The Orders of Love

“To gain insight into the Orders of Love is wisdom. To follow them in humility”. Bert Hellinger

In ‘Rising in Love’ Bert Hellinger refers to these Orders of Love as given conditions in human relationships. 

When the Orders of Love are not in order it is difficult for love to flow through the family system. Individuals get caught up in entanglements. With the personal conscience, it is done from a place of love and instinct.  The Collective Conscience (also referred to as the Systemic Conscience) creates the entanglements blindly, yet it is done for the good of all.

When the entanglements are removed and the Orders of Love are in their proper place, love can flow.
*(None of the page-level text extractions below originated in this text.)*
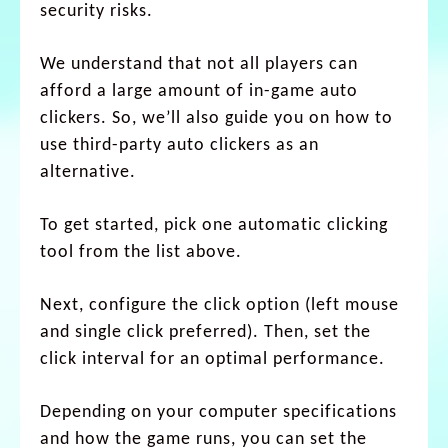
security risks.
We understand that not all players can
afford a large amount of in-game auto
clickers. So, we’ll also guide you on how to
use third-party auto clickers as an
alternative.
To get started, pick one automatic clicking
tool from the list above.
Next, configure the click option (left mouse
and single click preferred). Then, set the
click interval for an optimal performance.
Depending on your computer specifications
and how the game runs, you can set the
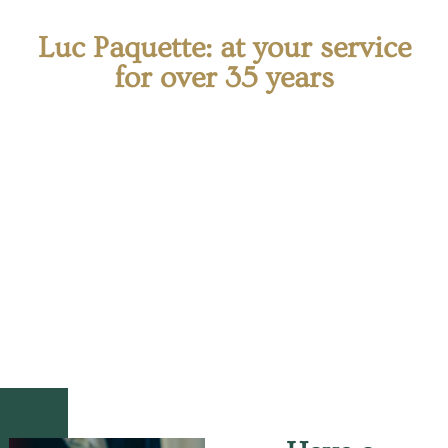
Luc Paquette: at your service
for over 35 years
Offering his professional services as an attorney of
law in West Island, Me Paquette is available to assist
you with any legal matters related to his areas of
expertise. He is highly qualified to protect your rights
and prevent any abuse by assisting you with your
contracts.
Thanks to his skills and
in-depth knowledge
of the
law, he takes a professional approach that allows him
to guide and advise you every step of the way.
The first order of love is that everyone has the right to belong to the family system.  Anyone who is not included is considered to be excluded.  The exclusion could be from shame, fear, for protection, by force, to prevent pain in the remembering of that person, because it was felt that there was no other option.

For example, from a place of pain – not speaking of a stillborn child because it’s too painful. Or from a place of protection – a mother excluding a father who may have abused a child. The mother feels innocence because she is protecting the child. 

Who is in the family system? 

Your parents, your siblings – those born and unborn, all of those known and unknown.  Those born would include children given up for adoption.  Half siblings belong too.  (In my family system, the unknown are the siblings born of the sperm that my father donated when he was a student. )

Those unborn include aborted, miscarried and stillborn babies. Twins present for part of a pregnancy are also included. 

Any significant partners that your parents had before they met are included.  As well as any partners that may follow your parent’s meeting – especially if you have a half-sibling as a result of that meeting.  

Your aunts and uncles, your parent’s siblings, belong – including all of those born and unborn.  

Your grandparents belong.  And any significant partners that they had too.  

A family member who commits suicide belongs.

When you marry your partner belongs, and any significant partner of yours and his.  Your children belong – born and unborn.

If any member of this family was a victim – then their perpetrator belongs.  And if any of these family members was a perpetrator – then their victims belong too. This victim/perpetrator includes murder and large financial fraud.  Any situation where there was a significant unjust loss or gain.

As a facilitator, I take into my heart all of those that are excluded. 


When I first heard of this second Order of Love it was referred to as Hierarchy. Coming from a corporate environment this puzzled me until I understood that it is the hierarchy of birth.  

Simply put, those that were born first, come first in the hierarchy or order.  So your grandparents come before your parents, and you come after your parents.  

You come in the order of your conception as ‘Order’ takes into account ‘Belonging’ in the family system. If your mother had a miscarriage or abortion before you were born – those unborn children come before you.  So the so-called eldest child may be the 2nd or 3rd child if there were unborn children before the eldest living child.

The previous partner comes before the next partner – be it a husband, wife, life partner or meaningful relationship.  It does not matter how the relationship came to an end. This order requires that the next (later) partner recognise the previous partner had a place. Those previous partners had precedence, but the current partner has priority. 

When I work with a client, I am the last and the smallest.  This is why the facilitator sits on the left of the client.  


The third Order of Love is Balance.  It refers to giving and taking.  This order appealed to me as ‘Anyi’, or reciprocity is one of the fundamental laws of the Sacred Andean Tradition.  That we need to be able to both give and receive.  

When it comes to parents and children.  The parents give and the children take.  This taking is not only about taking what is needed for one’s survival. It’s also about taking or accepting one’s parents as they are – with the good, the bad and the ugly of growing up to become an adult with your parents as they were.  Knowing that they were doing their best with what they knew and with what they carried for their family system.

One day when the children become adults and have a family of their own, they will give to their children.  And if they do not have children they will find some other way of giving what they received from their parents.

The same applies to teachers and students – the teacher gives and the student receives.

In relationships – one partner gives and the other gives back a little more.  So the balance in the giving and receiving is maintained.  

A disorder happens when one partner keeps giving and the other is not able to give in return or receive. This relationship may come to an end.